Однако про себя он признал мудрость сказанного Слитом. Как хрупка, думал он, связь, объединяющая наше правительство! Только одна добрая воля поддерживает ее. Доминик Барджазед показал, что измена может уничтожить добрую волю, а запугивание тоже можно считать изменой. Но, когда закончится этот конфликт, станет ли Маджипур прежним?

7

После Макропрозоса были другие города, и все они не тратя времени, приняли суверенность светловолосого Лорда Валентина.

На это и надеялся Валентин. Эти речные жители не испытывали вкуса к войне и ни один из этих городов не подумал сражаться ради установления, кто из соперников истинный Корональ. Раз Пендивейн и Макропрозос покорились, остальные быстро подравнялись по ним. Но Валентин подумал, что речные города с той же готовностью сменят преданность, если увидят, что прилив удачи качнется к темному Короналю. Законность, помазание, воля Божества – все это в реальном мире значит куда меньше, чем предполагают в Горном Замке.

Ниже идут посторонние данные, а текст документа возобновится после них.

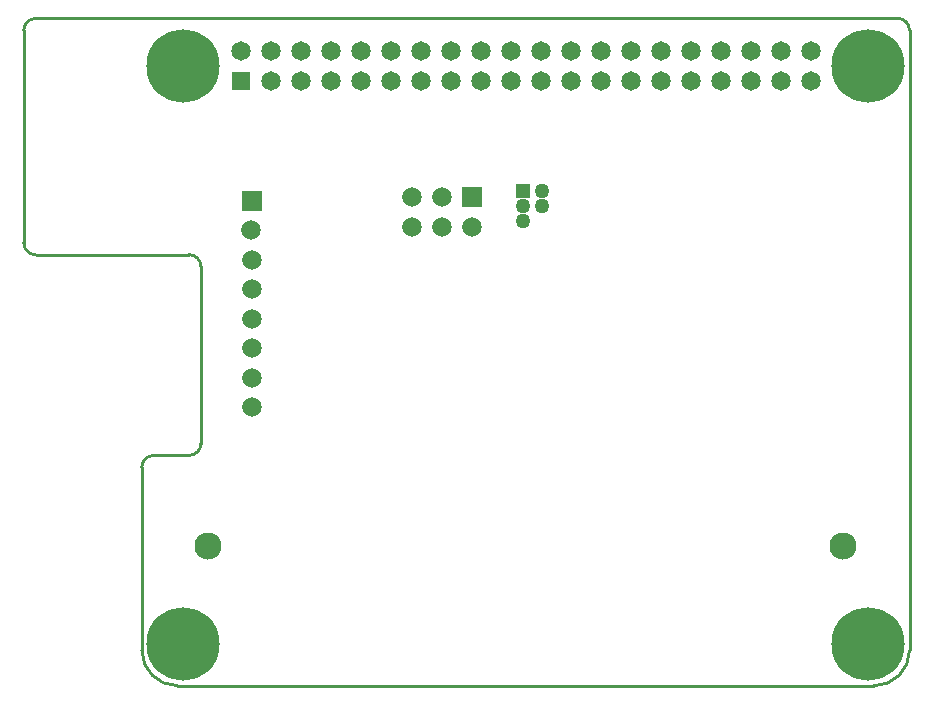
<source format=gbs>
G04*
G04 #@! TF.GenerationSoftware,Altium Limited,Altium Designer,21.1.1 (26)*
G04*
G04 Layer_Color=16711935*
%FSAX25Y25*%
%MOIN*%
G70*
G04*
G04 #@! TF.SameCoordinates,385E19C8-3E5E-4D6B-97ED-1EBFA2F8C446*
G04*
G04*
G04 #@! TF.FilePolarity,Negative*
G04*
G01*
G75*
%ADD15C,0.01000*%
%ADD32C,0.09055*%
%ADD33C,0.06528*%
%ADD34R,0.06528X0.06528*%
%ADD35C,0.04961*%
%ADD36R,0.04961X0.04961*%
%ADD37R,0.06528X0.06528*%
%ADD38C,0.06496*%
%ADD39R,0.06496X0.06496*%
%ADD40C,0.24409*%
D15*
X-0035433Y0222441D02*
G03*
X-0039370Y0218504I0000000J-0003937D01*
G01*
X0255906D02*
G03*
X0251969Y0222441I-0003937J0000000D01*
G01*
X0000000Y0011811D02*
G03*
X0011811Y0000000I0011811J0000000D01*
G01*
X0244094D02*
G03*
X0255906Y0011811I0000000J0011811D01*
G01*
X0019685Y0139764D02*
G03*
X0015748Y0143701I-0003937J0000000D01*
G01*
X0003937Y0076772D02*
G03*
X0000000Y0072835I0000000J-0003937D01*
G01*
X-0039370Y0147638D02*
G03*
X-0035433Y0143701I0003937J0000000D01*
G01*
X0015748Y0076772D02*
G03*
X0019685Y0080709I0000000J0003937D01*
G01*
X0255906Y0011811D02*
Y0218504D01*
X-0035433Y0222441D02*
X0251969D01*
X-0039370Y0147638D02*
Y0218504D01*
X-0035433Y0143701D02*
X0015748D01*
X0000000Y0011811D02*
Y0072835D01*
X0011811Y0000000D02*
X0244094D01*
X0019685Y0080709D02*
Y0139764D01*
X0003937Y0076772D02*
X0015748D01*
D32*
X0233858Y0046634D02*
D03*
X0022047D02*
D03*
D33*
X0089902Y0163071D02*
D03*
Y0153071D02*
D03*
X0099902Y0163071D02*
D03*
Y0153071D02*
D03*
X0109902D02*
D03*
X0036614Y0142028D02*
D03*
X0036417Y0151870D02*
D03*
X0036614Y0122343D02*
D03*
Y0132185D02*
D03*
Y0102657D02*
D03*
Y0112500D02*
D03*
Y0092815D02*
D03*
D34*
X0109902Y0163071D02*
D03*
D35*
X0133366Y0159764D02*
D03*
X0127154D02*
D03*
Y0154764D02*
D03*
X0133366Y0164764D02*
D03*
D36*
X0127154D02*
D03*
D37*
X0036614Y0161713D02*
D03*
D38*
X0222953Y0211693D02*
D03*
Y0201693D02*
D03*
X0212953Y0211693D02*
D03*
Y0201693D02*
D03*
X0202953Y0211693D02*
D03*
Y0201693D02*
D03*
X0192953Y0211693D02*
D03*
Y0201693D02*
D03*
X0182953Y0211693D02*
D03*
Y0201693D02*
D03*
X0172953Y0211693D02*
D03*
Y0201693D02*
D03*
X0162953Y0211693D02*
D03*
Y0201693D02*
D03*
X0152953Y0211693D02*
D03*
Y0201693D02*
D03*
X0142953Y0211693D02*
D03*
Y0201693D02*
D03*
X0132953Y0211693D02*
D03*
Y0201693D02*
D03*
X0122953Y0211693D02*
D03*
Y0201693D02*
D03*
X0112953Y0211693D02*
D03*
Y0201693D02*
D03*
X0102953Y0211693D02*
D03*
Y0201693D02*
D03*
X0092953Y0211693D02*
D03*
Y0201693D02*
D03*
X0082953Y0211693D02*
D03*
Y0201693D02*
D03*
X0072953Y0211693D02*
D03*
Y0201693D02*
D03*
X0062953Y0211693D02*
D03*
Y0201693D02*
D03*
X0052953Y0211693D02*
D03*
Y0201693D02*
D03*
X0042953Y0211693D02*
D03*
Y0201693D02*
D03*
X0032953Y0211693D02*
D03*
D39*
Y0201693D02*
D03*
D40*
X0242126Y0206693D02*
D03*
Y0013780D02*
D03*
X0013780Y0206693D02*
D03*
Y0013780D02*
D03*
M02*

</source>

Но все-таки лучше иметь хотя бы номинальную поддержку приречных городов, чем их насмешки над его требованиями. С каждого он взял рекрутов – немного, по тысяче с города, но его армия быстро росла, и он опасался, как бы она не оказалась слишком неповоротливой. Хотел бы он знать, что думает Доминик Барджазед о событиях вдоль Глейга. Может трусит, думая, что все двадцать миллиардов жителей Маджипура выступят против него? Или просто тянет время, устраивая внутреннюю линию защиты, и готов ввергнуть планету в хаос, лишь бы не отдать Гору?

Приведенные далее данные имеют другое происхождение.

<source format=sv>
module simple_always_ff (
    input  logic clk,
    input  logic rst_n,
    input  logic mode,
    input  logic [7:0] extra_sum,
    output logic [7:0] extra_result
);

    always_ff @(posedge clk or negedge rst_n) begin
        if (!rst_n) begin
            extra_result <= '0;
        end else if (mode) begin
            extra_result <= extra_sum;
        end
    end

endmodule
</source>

Путешествие по реке продолжалось. Они были на подступах к громадному плато и бывали дни, когда Глейг, казалось поднимался перед ними вертикальной стеной воды.

Все здесь было знакомо Валентину, просто что в юности он часто бывал в верховьях всех Шести Рек, охотился или рыбачил с Вориаксом или Илидатом, а то просто спасался ненадолго от сложностей своего воспитания. Его память возобновилась почти полностью, процесс излечения продолжался, и вид хорошо знакомых мест резко высветлял образы прошлого, которое попытался стереть Доминик Барджазед. В городе Дзерике, здесь, в верховьях Глейга, Валентин однажды всю ночь играл со старым вруоном и в бесконечных бросаниях костей проиграл кошелек, меч, верховое животное, свое благородное звание и все земли, кроме одного клочка болота, а затем все это отыграл. Правда, он всегда подозревал, что его компаньон осторожно поворачивал вспять поток своего успеха, вместо того, чтобы радоваться победе. Как бы то ни было, это был полезный урок. А в Гизельдорне, где население жило в войлочных палатках, он и Вориакс провели веселую ночь с черноволосой ведьмой, которая утром привела их в трепет, раскинув семена пингла на их будущее и объявив, что им обоим суждено стать королями. Вориакс был очень расстроен этим пророчеством, поскольку решил, что они должны будут править совместно как совместно обнимали ведьму, а такое двойное правление было неслыханным делом на Маджипуре. Им не пришло в голову, что Валентин может стать преемником Вориакса. А в Эмбломорне, самом юго-западном из Пятидесяти городов, Валентин, тогда еще почти мальчик, скакал через лес, упал и сломал левую ногу. Обломки кости торчали наружу, и Илидат, как мог, поправил их, прежде чем им удалось добраться до помощи. После этого осталась легкая хромота. Но теперь эта хромая нога, как с удовольствием подумал Валентин, принадлежит Доминику Барджазеду, а тело, которое дали Валентину, не имеет никаких изъянов.